Popular history teaches us that, when the Spanish landed in Mesoamerica, they encountered a highly superstitious culture that thought them gods, allowing the Spanish to smite the natives in the name of civilization. Dr. Anthony Aveni of Colgate University has a slightly different view, which he will present in his lecture "Stairways to the Stars: Skywatching in Ancient Mesoamerica", Friday night at the Cleveland Museum of Natural History.

"We have a tendency to think of all people, other than ourselves, as superstitious and fatalistic," Aveni elaborates. "It's more complicated than that. We're at a loss to try and understand their way of thinking."

Muddying the waters is that, to Mesoamericans -- and the Mayans specifically -- science and religion were not two divergent schools of thought. The Mayan belief that what happened in the sky correlated to what happened on earth made them not only avid astrologers and soothsayers, but scientists with a highly advanced calendrical system and culture.
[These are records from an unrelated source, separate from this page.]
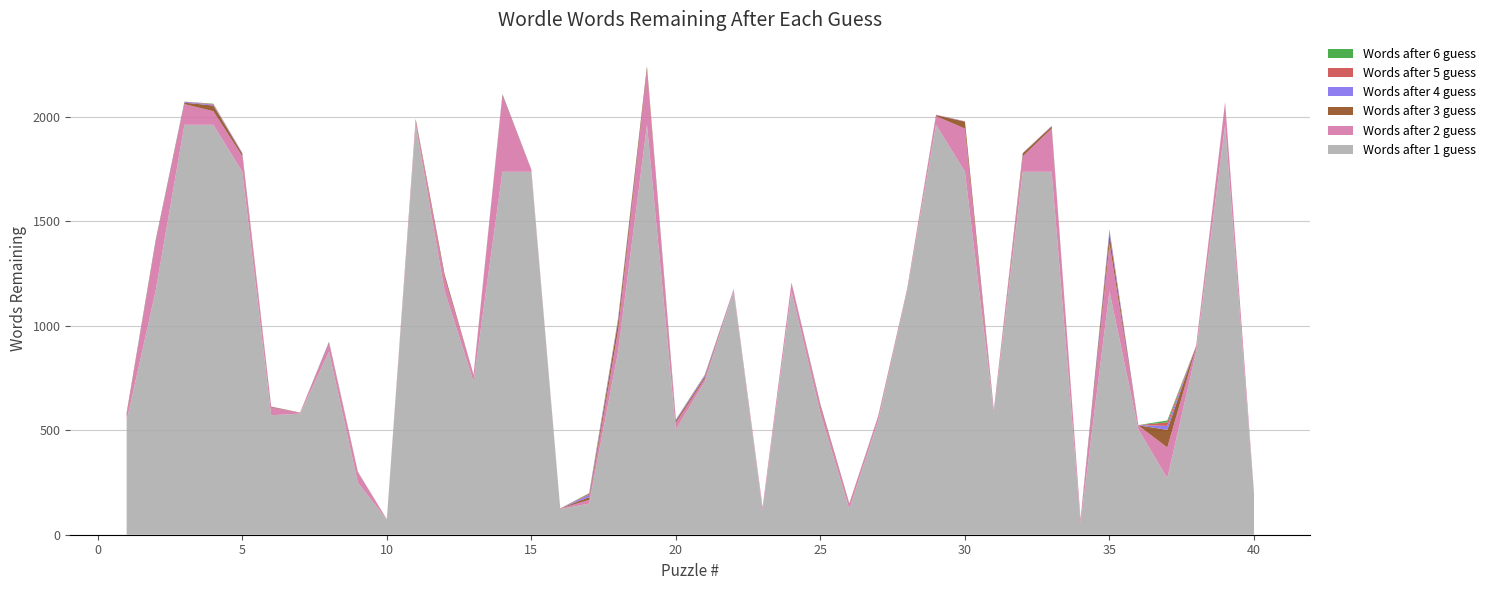

Reading left to right, list all the values displayed in this chart.

Words after 1 guess: 1=546	2=1166	3=1963	4=1963	5=1738	6=572	7=580	8=876	9=249	10=72	11=1963	12=1166	13=733	14=1738	15=1738	16=123	17=149	18=876	19=1963	20=504	21=733	22=1166	23=116	24=1166	25=580	26=123	27=546	28=1166	29=1963	30=1738	31=580	32=1738	33=1738	34=56	35=1166	36=504	37=271	38=876	39=1963	40=194
Words after 2 guess: 1=29	2=229	3=99	4=65	5=75	6=37	7=4	8=38	9=48	10=1	11=19	12=66	13=31	14=362	15=10	16=2	17=18	18=102	19=264	20=32	21=14	22=8	23=13	24=40	25=31	26=22	27=17	28=6	29=41	30=207	31=6	32=74	33=207	34=18	35=229	36=19	37=147	38=22	39=108	40=5
Words after 3 guess: 1=8	2=7	3=7	4=27	5=11	6=3	7=1	8=5	9=2	10=1	11=8	12=13	13=2	14=6	15=1	16=1	17=13	18=42	19=15	20=10	21=9	22=1	23=1	24=1	25=8	26=4	27=3	28=3	29=5	30=33	31=5	32=14	33=10	34=1	35=44	36=1	37=84	38=6	39=1	40=1
Words after 4 guess: 1=1	2=4	3=4	4=4	5=4	6=1	7=0	8=4	9=1	10=0	11=1	12=1	13=1	14=3	15=0	16=0	17=11	18=8	19=1	20=4	21=7	22=1	23=1	24=1	25=3	26=1	27=2	28=1	29=1	30=1	31=4	32=1	33=2	34=0	35=18	36=1	37=19	38=1	39=0	40=1
Words after 5 guess: 1=0	2=2	3=1	4=3	5=1	6=1	7=0	8=1	9=1	10=0	11=0	12=1	13=0	14=1	15=0	16=0	17=5	18=4	19=1	20=1	21=2	22=0	23=0	24=0	25=2	26=0	27=1	28=0	29=1	30=1	31=1	32=1	33=1	34=0	35=3	36=0	37=17	38=0	39=0	40=0
Words after 6 guess: 1=0	2=1	3=0	4=2	5=0	6=0	7=0	8=0	9=0	10=0	11=0	12=0	13=0	14=0	15=0	16=0	17=3	18=3	19=0	20=1	21=1	22=0	23=0	24=0	25=1	26=0	27=0	28=0	29=0	30=0	31=0	32=0	33=0	34=0	35=2	36=0	37=9	38=0	39=0	40=0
"The real storyline for me is that people can create these elaborate scientific systems based on being driven by religion," Aveni says. "It's a belief that we can make an impact on the universe that drove them to make these very precise observations. It demonstrates to me that it isn't the same sky, that somewhere between eye and brain lies culture."

And despite the assurances of what Aveni calls "Spanish propaganda," that culture was not wiped out. Starting Thursday, Cleveland State University will host K'inal Winik 2000, a week-long festival of Mayan art and culture. One of the themes of this year's event is the Mayan calendar and how it was used in daily life and ritual celebrations -- and is still being used today in countries such as Guatemala.

"We're really not that different," says Aveni. "We desperately want to make an impact on the world around us -- we want to participate in the way nature changes. These omens that came from the sky were believed to affect us, because we are part of a living universe. What we have lost is a more intimate contact with the universe."

Such new-age musings are hardly what you'd expect to come from a man who holds two chairs at Colgate, but like the Mesoamericans he studies, Aveni doesn't see the concept as so unscientific. "I think that's why a lot of people don't like science," he admits. "They don't see it as giving them anything other than a very dismal universe that, if it had a beginning, it was an explosion, and if it's going to have an end, everything's going down a black hole. Well, that's pretty pessimistic, so we've lost something.

"I still like to look at the stars," Aveni says. "When I look up now, I think more about seeing it through different eyes than I used to."